Этот тон, этот взгляд… Поэтому я ответил:
– Я пришел поиграть в пятнашки с Мистером, – и направился к дому, но как раз в этот момент на тропинке показалась Джанет.
Она выглядела симпатичнее, чем запомнилась мне по последней встрече, или, вернее, не столько симпатичнее, сколько интереснее. Кажется, у нее
были иначе уложены волосы. Она сказала мне: «Привет», позволила пожать руку и обратилась к Ларри:
– Мариэлла просит тебя помочь ей разобраться со счетами от Корлисса. Некоторые из них относятся к тому времени, когда она еще здесь не работала,
а моей памяти она, похоже, не доверяет.
Ларри согласно кивнул и, переместившись на несколько шагов, оказался напротив меня.
– Чего вы хотите? – спросил он.
– Ничего особенного, – ответил я. – Свободы слова, свободы вероисповедания, свободы…
– Если речь о счете, отправьте его по почте. И больше трех процентов получить не надейтесь.
Я подавил всплеск возмущения и помотал головой.
– Счета у меня нет. Я пришел повидать мисс Николс.
– Ах, вот как! Вы пришли, чтобы вынюхивать…
Джанет коснулась его руки.
– Ларри, пожалуйста, не надо. Мистер Гудвин позвонил и попросил разрешения встретиться со мной. Не надо, хорошо?
Я предпочел бы вмазать ему. Меня раздражало, что она держит ладонь на его руке и смотрит на него снизу вверх этим своим особенным взглядом, но
когда он развернулся и зашагал к дому, я взял себя в руки и позволил ему уйти.
– Какая муха его укусила? – спросил я Джанет.
– Вы ведь сыщик. А если учесть, что его тетя умерла совсем недавно… Ужасно, это было ужасно…
– Понимаю. Только его состояние едва ли можно назвать скорбью. А что это еще за шуточка насчет трех процентов?
– Ларри… – Она замялась. – Впрочем, видит Бог, тут нет никакого секрета. Финансовые дела мисс Хадлстон были сильно запутаны. Все думали, что она
богата, но на самом деле она спускала деньги почти так же быстро, как зарабатывала.
– И даже быстрее, если судить по тому, что кредиторам предполагается выплачивать лишь три процента. – Я двинулся в сторону террасы, и она пошла
следом за мной. – В таком случае брату и племяннику сильно не повезло. Я извинюсь перед Ларри. У него действительно есть повод для скорби.
– Нехорошо так говорить! – запротестовала она.
– Тогда беру свои слова обратно, – ретировался я. – Давайте поговорим о чем нибудь еще.
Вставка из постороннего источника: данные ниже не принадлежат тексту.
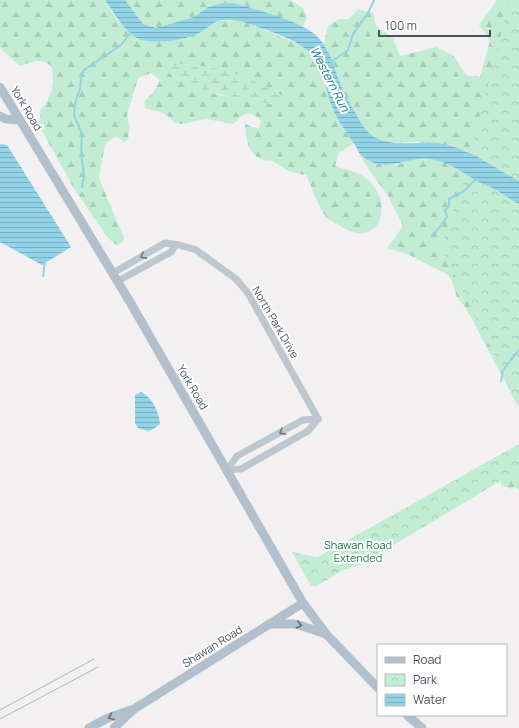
<svg xmlns="http://www.w3.org/2000/svg" width="519" height="728" font-family="Manrope,sans-serif">
	<style>
		.forest { fill: url(#forest-firs); fill-rule: evenodd }
		.wetland { fill: url(#wetland-marsh) }
		.park { fill: url(#park-crowns) }
		.water { fill: url(#water-rules) }
		.lines { fill: none; stroke-linecap: round; stroke-linejoin: round }
		.stream { stroke: #92d3e7; stroke-width: 2 }
		.minor { stroke: #bfc7ce; stroke-width: 7 }
		.major { stroke: #b2bfcd; stroke-width: 9 }
		.tram { stroke: #b3b5ba; stroke-width: 1 }
		.oneway { stroke: #6c767f }
		.oneway2 { stroke: #636e79 }
		.labels { text-anchor: middle; dominant-baseline: central; stroke-width: 4; stroke-linejoin: round; paint-order: stroke }
		.street-label { font-size: 11px; fill: #49535d; stroke: #fff }
		.park-label { font-size: 11px; fill: #1d7a4e; stroke: #fff }
		.water-label { font-size: 12px; font-style: italic; fill: #167b9c; stroke: #fff }
	</style>
	<defs>
		<pattern id="forest-firs" width="22" height="20" patternUnits="userSpaceOnUse"><rect width="22" height="20" fill="#c2edd4"/><path d="M5 1l3.5 6h-7zM16 11l3.5 6h-7z" fill="#a8cdb8"/></pattern>
		<pattern id="wetland-marsh" width="20" height="14" patternUnits="userSpaceOnUse"><rect width="20" height="14" fill="#c2edd4"/><path d="M1 5h8M5 5V1M11 12h8M15 12V8" fill="none" stroke="#a8cdb8"/></pattern>
		<pattern id="park-crowns" width="20" height="18" patternUnits="userSpaceOnUse"><rect width="20" height="18" fill="#c2edd4"/><path d="M2 6a3 3 0 1 1 6 0M12 15a3 3 0 1 1 6 0" fill="none" stroke="#a8cdb8"/></pattern>
		<pattern id="water-rules" width="6" height="5" patternUnits="userSpaceOnUse"><rect width="6" height="5" fill="#92d3e7"/><path d="M0 2.5h6" fill="none" stroke="#79aebe"/></pattern>
	</defs>
	<rect width="100%" height="100%" fill="#f2f0f0"/>
	<!-- forest -->
	<g class="forest">
		<path d="M0,0h105l11,19 21,20 62,-5 9,-8 10,-5 14,-1 14,2 50,21 12,8 9,11 16,46 11,22 10,13 -15,10 -4,13c8,3 21,5 28,10 36,24 16,80 -27,47 -3,-2 -8,-3 -10,-6 -9,-12 -14,-29 -20,-42 -19,-3 -18,-5 -34,-14 -3,-1 -6,0 -9,-1 -16,-6 -17,-22 -18,-36l14,5 2,-8c-10,-12 -19,-8 -27,3l-28,-5 -24,5 -6,-1 -13,-10 -18,-5 -1,-6 11,-12 5,-10 -9,-7 -13,5 -11,37 3,12 -2,12 -5,3 -4,-4 -5,-1 -9,7 -6,34 25,60 -2,5 -6,2 -8,-7 -35,-51 -32,-58 -1,-18c11,-11 16,-29 11,-45 -10,-9 -20,-4 -31,0l-20,-18zM167,62l55,7 36,14 26,14 -12,7 -54,-9 -46,-19z"/>
		<polygon points="125,0 290,0 303,8 307,18 303,26 234,3 222,3 208,7 194,17 156,28 143,24"/>
		<path d="M497,0h22v181c-20,-12 -40,-26 -62,-33 -13,-3 -25,-5 -39,-6 -18,0 -33,4 -49,-9 -20,-16 -32,-65 -45,-89l4,-18 11,-7h10l9,-10 15,4 3,13 16,11 8,19 36,-9 18,9 12,19 14,2 10,-36 -11,-16z"/>
		<polygon points="360,154 371,162 397,165 410,160 428,159 443,161 460,169 477,181 519,204 519,408 466,308 457,297 451,279 447,274 407,254 387,248 403,226 388,196 369,170"/>
		<polygon points="519,448 519,491 514,487 512,489 501,485 500,467"/>
	</g>
	<!-- wetland -->
	<path class="wetland" d="M167,62l55,7 36,14 27,14 -13,7c-38,-6 -76,-11 -109,-35l1,-5z"/>
	<!-- park -->
	<g class="park">
		<polygon points="510,0 519,0 519,406 441,246 459,195"/>
		<polygon points="519,444 519,470 360,565 343,570 317,586 311,586 292,552 318,557"/>
	</g>
	<!-- water -->
	<g class="water">
		<path d="M105,0h20l18,24 13,4 38,-11 14,-10 14,-4h12c22,7 61,16 79,30 15,11 20,31 26,47 5,13 11,24 18,36 3,5 7,13 12,17 19,16 45,8 68,10 31,4 55,24 82,38v23c-8,-4 -16,-10 -23,-14 -7,-4 -14,-6 -20,-9 -15,-10 -27,-19 -46,-22 -26,-3 -45,17 -69,-4 -3,-3 -5,-9 -8,-13 -7,-10 -15,-21 -20,-33 -8,-19 -9,-44 -25,-58 -14,-13 -37,-19 -55,-26 -11,-4 -24,-7 -35,-4 -9,3 -13,10 -21,13 -12,6 -50,12 -62,3 -14,-10 -20,-23 -30,-37z"/>
		<polygon points="0,144 7,145 71,247 42,265 0,242"/>
		<path d="M141,392c11,5 18,20 19,32l-8,6 -4,1 -10,-3 -3,-5v-28z"/>
	</g>
	<g class="lines">
		<!-- stream -->
		<g class="stream">
			<polyline points="331,62 348,50 353,34 368,13 374,0"/>
			<polyline points="82,187 84,175 81,154 82,134 74,115 75,103 80,89 81,78 84,70 121,45 131,32"/>
			<polyline points="432,237 447,217 445,210 449,206 449,199 464,191 476,179"/>
			<polyline points="43,276 45,261"/>
			<polyline points="501,381 503,370 519,350"/>
		</g>
		<!-- minor -->
		<g class="minor">
			<polyline points="113,273 165,243 179,245 196,250 236,279 248,293 318,419"/>
			<polyline points="118,281 171,252 175,246"/>
			<polyline points="227,470 237,456 303,420 318,419"/>
			<polyline points="227,470 241,469 308,431 318,419"/>
		</g>
		<!-- major -->
		<g class="major">
			<polyline points="0,87 130,302 303,603 327,635 378,688"/>
			<polyline points="0,116 6,119 19,120"/>
			<polyline points="271,624 296,624 326,634"/>
			<polyline points="407,715 422,728"/>
			<polyline points="89,728 108,718 131,710"/>
			<polyline points="114,728 134,709 303,603"/>
		</g>
		<!-- tram -->
		<g class="tram">
			<polyline points="0,710 94,659"/>
			<polyline points="0,719 98,667"/>
		</g>
	</g>
	<!-- one-way arrows -->
	<defs><path id="oneway-chevron" d="M-2-3.5L2.5 0L-2 3.5" fill="none" stroke-width="1.6" stroke-linecap="round" stroke-linejoin="round"/></defs>
	<g class="oneway">
		<use href="#oneway-chevron" transform="translate(143 256) rotate(151)"/>
		<use href="#oneway-chevron" transform="translate(282 432) rotate(151)"/>
	</g>
	<g class="oneway2">
		<use href="#oneway-chevron" transform="translate(299 625) rotate(12)"/>
		<use href="#oneway-chevron" transform="translate(111 717) rotate(159)"/>
	</g>
	<g class="labels">
		<!-- street labels -->
		<g class="street-label">
			<text transform="translate(27 108) rotate(59)">York Road</text>
			<text transform="translate(276 322) rotate(60)">North Park Drive</text>
			<text transform="translate(193 387) rotate(60)">York Road</text>
			<text transform="translate(212 646) rotate(-32)">Shawan Road</text>
		</g>
		<!-- park labels -->
		<g class="park-label">
			<text x="358" y="544">Shawan Road<tspan x="358" dy="13">Extended</tspan></text>
		</g>
		<!-- water labels -->
		<g class="water-label">
			<text transform="translate(330 79) rotate(63)">Western Run</text>
		</g>
	</g>
	<!-- legend -->
	<rect x="377" y="644" width="130" height="72" fill="#ffffff" stroke="#b6babe"/>
	<rect x="385" y="657" width="20" height="6" fill="#b2bfcd" stroke="#b6babe"/>
	<text x="413" y="664" font-size="12" fill="#49535d">Road</text>
	<rect x="385" y="674" width="20" height="12" fill="url(#park-crowns)" stroke="#b6babe"/>
	<text x="413" y="684" font-size="12" fill="#49535d">Park</text>
	<rect x="385" y="694" width="20" height="12" fill="url(#water-rules)" stroke="#b6babe"/>
	<text x="413" y="704" font-size="12" fill="#49535d">Water</text>
	<!-- scale -->
	<path d="M379 30v6h111v-6" fill="none" stroke="#49535d" stroke-width="2"/>
	<text x="385" y="30" font-size="12" fill="#49535d" stroke="#ffffff" stroke-width="3" paint-order="stroke">100 m</text>
</svg>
Я прикинул, что лучше всего было бы сесть на террасе, а потом под каким нибудь предлогом отослать ее на несколько минут – большего мне не
требовалось, – но жаркие лучи полуденного солнца лились почти вертикально, и Джанет, не замедляя шага, прошла в дом. Она предложила мне
опуститься возле нее на диван, но, памятуя об инструментах в карманах брюк, я предпочел расположиться напротив, в кресле. Началась беседа.
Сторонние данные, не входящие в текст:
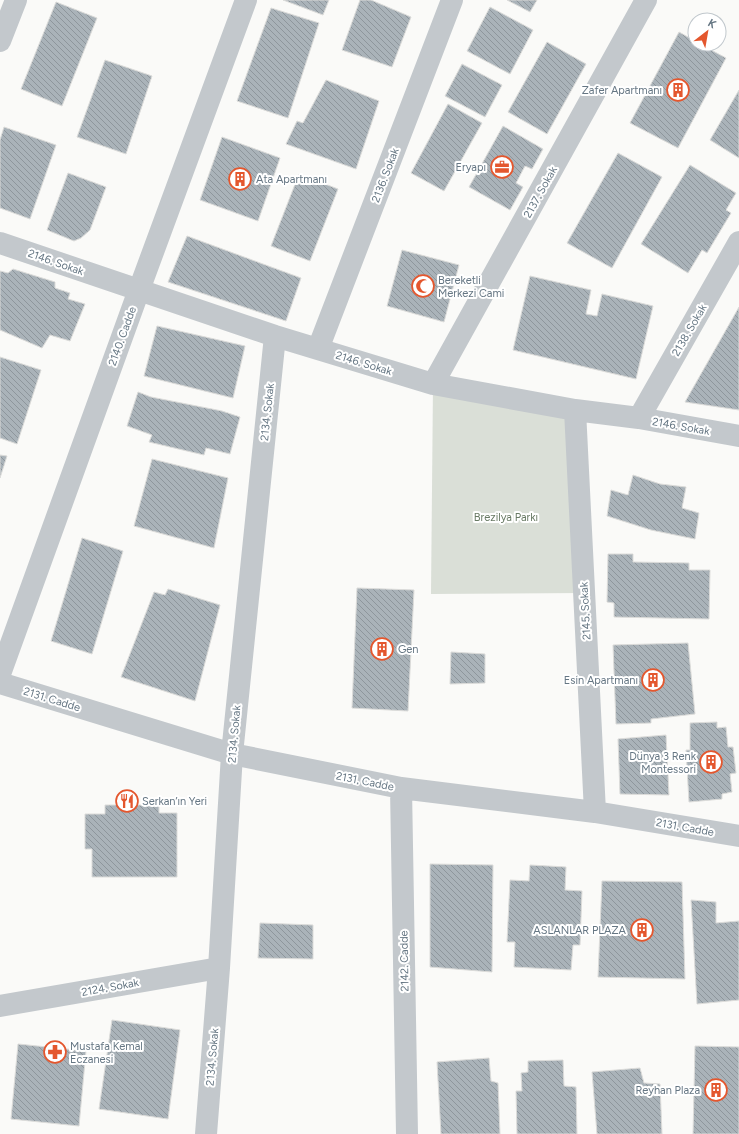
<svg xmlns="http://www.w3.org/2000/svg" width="739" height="1134" font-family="Figtree,sans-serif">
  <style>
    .park { fill: #dadfd7 }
    .building { fill: url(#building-back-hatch); stroke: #dcdcda }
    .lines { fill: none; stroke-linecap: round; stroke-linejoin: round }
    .minor { stroke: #c3c8cc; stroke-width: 22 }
    .labels { text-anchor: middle; stroke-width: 4; stroke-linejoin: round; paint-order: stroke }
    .poi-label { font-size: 11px; fill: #657683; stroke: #fff; text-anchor: end }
    .street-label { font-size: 11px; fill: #657683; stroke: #fff }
    .park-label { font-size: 11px; fill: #687a64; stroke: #fff }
  </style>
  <defs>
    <pattern id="building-back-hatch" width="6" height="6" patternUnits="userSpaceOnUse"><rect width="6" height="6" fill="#aab3b9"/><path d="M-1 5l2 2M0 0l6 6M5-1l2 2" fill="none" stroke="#8e969c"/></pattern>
  </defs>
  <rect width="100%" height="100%" fill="#fafaf8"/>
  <path class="park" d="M 433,384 L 575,410 L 584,593 L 431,594 Z"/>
  <path class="building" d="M 283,0 L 329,0 L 323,15 Z
    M 360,0 L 371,0 L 411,17 L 392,67 L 342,50 Z
    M 507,0 L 537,0 L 530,12 Z
    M 56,2 L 97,18 L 62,106 L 21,89 Z
    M 490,7 L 533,30 L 510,74 L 467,51 Z
    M 271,8 L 319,23 L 288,118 L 237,101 Z
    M 679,32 L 695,41 L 695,44 L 700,44 L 726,58 L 678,148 L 630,123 Z
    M 547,42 L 586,64 L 547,134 L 508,112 Z
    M 105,60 L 152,76 L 126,154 L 77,137 Z
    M 462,64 L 502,85 L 485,117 L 445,96 Z
    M 326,80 L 379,101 L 356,169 L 286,144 L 297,121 L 303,123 Z
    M 739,90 L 739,158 L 710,140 Z
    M 448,104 L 482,123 L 444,191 L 411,173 Z
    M 503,126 L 543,149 L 532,169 L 525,166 L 516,183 L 523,187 L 510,210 L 469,187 Z
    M 4,127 L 56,145 L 30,219 L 0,208 L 0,140 Z
    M 222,137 L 280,158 L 258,221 L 200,200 Z
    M 618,153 L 662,177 L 612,268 L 567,243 Z
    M 690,165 L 736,193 L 726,210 L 731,213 L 707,253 L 702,250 L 688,273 L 641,244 Z
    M 68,173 L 106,187 L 90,230 L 81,238 L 74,241 L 47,230 Z
    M 299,174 L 338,189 L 310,261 L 271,246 Z
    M 187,236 L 301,278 L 286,321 L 168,282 Z
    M 402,250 L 459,265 L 444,322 L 387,306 Z
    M 13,269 L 55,282 L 55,288 L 70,293 L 68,299 L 85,304 L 70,341 L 50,335 L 42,348 L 0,330 L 0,271 L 8,273 Z
    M 530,276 L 591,290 L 586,314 L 597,316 L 602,294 L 653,306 L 636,379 L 513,350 Z
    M 739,307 L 739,410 L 685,402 Z
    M 157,326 L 245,346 L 233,398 L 144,376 Z
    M 0,357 L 41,370 L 17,444 L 0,438 Z
    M 138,392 L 151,397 L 222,411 L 240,417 L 230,454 L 206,448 L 204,455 L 149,442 L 152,435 L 127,426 Z
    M 0,455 L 7,456 L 0,478 Z
    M 152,459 L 228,478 L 214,548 L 134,526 Z
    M 633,475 L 660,484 L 686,487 L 682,508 L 699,513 L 695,539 L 651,530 L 607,516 L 611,490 L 628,495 Z
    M 82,538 L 123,551 L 92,654 L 51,641 Z
    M 608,554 L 633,554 L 633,562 L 689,563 L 689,570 L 710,570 L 709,619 L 614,617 L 614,603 L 607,602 Z
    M 357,588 L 414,590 L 408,711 L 352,708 Z
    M 168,589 L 220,605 L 195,701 L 121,677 L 154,592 L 165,595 Z
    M 688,643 L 695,714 L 651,719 L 651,723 L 616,724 L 613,645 Z
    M 451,652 L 485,654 L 485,683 L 450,684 Z
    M 717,722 L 717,728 L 726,727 L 728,747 L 733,747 L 736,773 L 730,774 L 732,792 L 722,794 L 722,799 L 689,802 L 686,750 L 690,750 L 690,723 Z
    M 666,735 L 669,795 L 620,794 L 618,739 Z
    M 105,805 L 159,805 L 159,813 L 177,813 L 177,877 L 92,877 L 92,849 L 85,849 L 85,814 L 105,814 Z
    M 430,864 L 493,865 L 492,972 L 430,967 Z
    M 530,865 L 566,867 L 565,890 L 582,891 L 580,945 L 573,945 L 571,970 L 514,967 L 515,942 L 507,942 L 510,880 L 529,881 Z
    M 602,881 L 682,882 L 685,979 L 598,977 Z
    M 691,900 L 716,902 L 716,923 L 739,921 L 739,1000 L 697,1004 Z
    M 260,923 L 313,925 L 313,959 L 258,958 Z
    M 112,1020 L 180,1030 L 168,1119 L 99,1109 Z
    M 18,1044 L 86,1051 L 79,1126 L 11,1119 Z
    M 695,1046 L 739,1047 L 739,1134 L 693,1134 Z
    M 489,1058 L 491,1081 L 498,1083 L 500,1134 L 441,1134 L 437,1062 Z
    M 563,1060 L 564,1086 L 576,1087 L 577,1134 L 517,1134 L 516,1091 L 522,1091 L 521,1073 L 528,1072 L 528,1061 Z
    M 640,1068 L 644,1083 L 660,1084 L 662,1134 L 597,1134 L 592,1072 Z"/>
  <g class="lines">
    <path class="minor" d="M 0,41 L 16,0
      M 0,243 L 275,336 L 433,384 L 575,410 L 639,418 L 739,436
      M 318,349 L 452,0
      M 433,384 L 646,0
      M 575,410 L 595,812
      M 639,418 L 739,242
      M 0,674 L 139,290 L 246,0
      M 0,683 L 232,754 L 401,788 L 595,812 L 739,836
      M 401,788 L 407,1134
      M 0,1006 L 219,968
      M 206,1134 L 219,968 L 232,754 L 275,336"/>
  </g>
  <defs>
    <g id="building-ring" transform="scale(1.15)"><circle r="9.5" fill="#fff" stroke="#e4572e" stroke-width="1.5"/><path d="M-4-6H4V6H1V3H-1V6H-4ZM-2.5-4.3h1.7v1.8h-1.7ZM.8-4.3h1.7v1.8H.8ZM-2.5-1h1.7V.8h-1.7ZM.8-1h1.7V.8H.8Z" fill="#e4572e"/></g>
    <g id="office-ring" transform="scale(1.15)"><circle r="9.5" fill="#fff" stroke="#e4572e" stroke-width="1.5"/><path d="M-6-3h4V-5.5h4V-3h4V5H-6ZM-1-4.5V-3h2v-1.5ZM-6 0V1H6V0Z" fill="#e4572e"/></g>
    <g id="mosque-ring" transform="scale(1.15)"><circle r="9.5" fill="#fff" stroke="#e4572e" stroke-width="1.5"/><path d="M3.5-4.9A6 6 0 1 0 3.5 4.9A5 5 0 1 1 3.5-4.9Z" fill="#e4572e"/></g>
    <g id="restaurant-ring" transform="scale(1.15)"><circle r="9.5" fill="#fff" stroke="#e4572e" stroke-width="1.5"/><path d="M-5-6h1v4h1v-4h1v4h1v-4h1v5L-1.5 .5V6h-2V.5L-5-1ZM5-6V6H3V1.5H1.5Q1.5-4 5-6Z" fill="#e4572e"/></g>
    <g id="pharmacy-ring" transform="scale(1.15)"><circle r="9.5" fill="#fff" stroke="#e4572e" stroke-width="1.5"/><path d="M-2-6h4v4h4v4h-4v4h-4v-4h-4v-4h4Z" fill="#e4572e"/></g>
  </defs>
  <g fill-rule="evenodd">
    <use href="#building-ring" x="678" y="90"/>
    <use href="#office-ring" x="502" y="167"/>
    <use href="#building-ring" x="240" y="179"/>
    <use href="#mosque-ring" x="423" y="286"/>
    <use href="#building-ring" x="382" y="649"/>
    <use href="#building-ring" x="653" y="680"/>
    <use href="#building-ring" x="711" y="762"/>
    <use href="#restaurant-ring" x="127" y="801"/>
    <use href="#building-ring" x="642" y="930"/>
    <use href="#pharmacy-ring" x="55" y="1052"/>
    <use href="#building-ring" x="716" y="1090"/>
  </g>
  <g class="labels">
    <g class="poi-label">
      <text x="662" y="94">Zafer Apartmanı</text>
      <text x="486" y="171">Eryapı</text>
      <text x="256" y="183" text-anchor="start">Ata Apartmanı</text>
      <text x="438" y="284" text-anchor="start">Bereketli<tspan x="438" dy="13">Merkezi Cami</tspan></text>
      <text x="398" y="653" text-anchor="start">Gen</text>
      <text x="638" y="684">Esin Apartmanı</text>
      <text x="696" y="760">Dünya 3 Renk<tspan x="696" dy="13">Montessori</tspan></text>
      <text x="142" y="805" text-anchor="start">Serkan’ın Yeri</text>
      <text x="626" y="934">ASLANLAR PLAZA</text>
      <text x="70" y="1050" text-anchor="start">Mustafa Kemal<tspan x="70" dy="13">Eczanesi</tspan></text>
      <text x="700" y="1094">Reyhan Plaza</text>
    </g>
    <g class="street-label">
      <text transform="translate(385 175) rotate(-69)" y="4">2136. Sokak</text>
      <text transform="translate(540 192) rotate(-61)" y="4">2137. Sokak</text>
      <text transform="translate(56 262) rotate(19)" y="4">2146. Sokak</text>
      <text transform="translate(689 330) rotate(-60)" y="4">2138. Sokak</text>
      <text transform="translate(122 336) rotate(-70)" y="4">2140. Cadde</text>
      <text transform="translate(364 363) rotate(17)" y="4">2146. Sokak</text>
      <text transform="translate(267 412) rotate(-84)" y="4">2134. Sokak</text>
      <text transform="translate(681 426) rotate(10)" y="4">2146. Sokak</text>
      <text transform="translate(585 611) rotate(-93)" y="4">2145. Sokak</text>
      <text transform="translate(52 699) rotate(17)" y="4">2131. Cadde</text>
      <text transform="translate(234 734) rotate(-85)" y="4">2134. Sokak</text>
      <text transform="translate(365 781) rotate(11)" y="4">2131. Cadde</text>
      <text transform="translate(685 827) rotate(10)" y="4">2131. Cadde</text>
      <text transform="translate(404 961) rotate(-91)" y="4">2142. Cadde</text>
      <text transform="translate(110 987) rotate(-10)" y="4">2124. Sokak</text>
      <text transform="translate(212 1057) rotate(-85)" y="4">2134. Sokak</text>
    </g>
    <g class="park-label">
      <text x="506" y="521">Brezilya Parkı</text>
    </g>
  </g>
  <g transform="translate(707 32) rotate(31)"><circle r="19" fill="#ffffff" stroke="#c1c8cd"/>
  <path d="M0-3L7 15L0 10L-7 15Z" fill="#e4572e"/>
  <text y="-6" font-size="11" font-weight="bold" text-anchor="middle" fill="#657683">K</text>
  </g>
</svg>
Конечно, проще всего было честно рассказать ей о цели своего визита, а потом пойти и сделать то, что хотел, но если я так не поступил, то вовсе
не потому, что подозревал ее в сочинении анонимных писем, причастности к убийству или в чем либо еще. Мне просто не хотелось травмировать Джанет
признанием, что на Ривердейл меня привело вовсе не желание ее повидать. Никто не знал, как будут дальше развиваться события, поэтому торопиться
терять союзника не следовало. И я трещал без умолку. Наконец, решив, что пора приниматься за дело, я уже начал подыскивать ей поручение – по
возможности наверху, что наверняка задержало бы ее минут на пять, – как вдруг в изумлении уставился в окно.
На террасе с газетным свертком под мышкой, длинным ножом в одной руке и садовой лопаткой в другой появился Дэниел Хадлстон!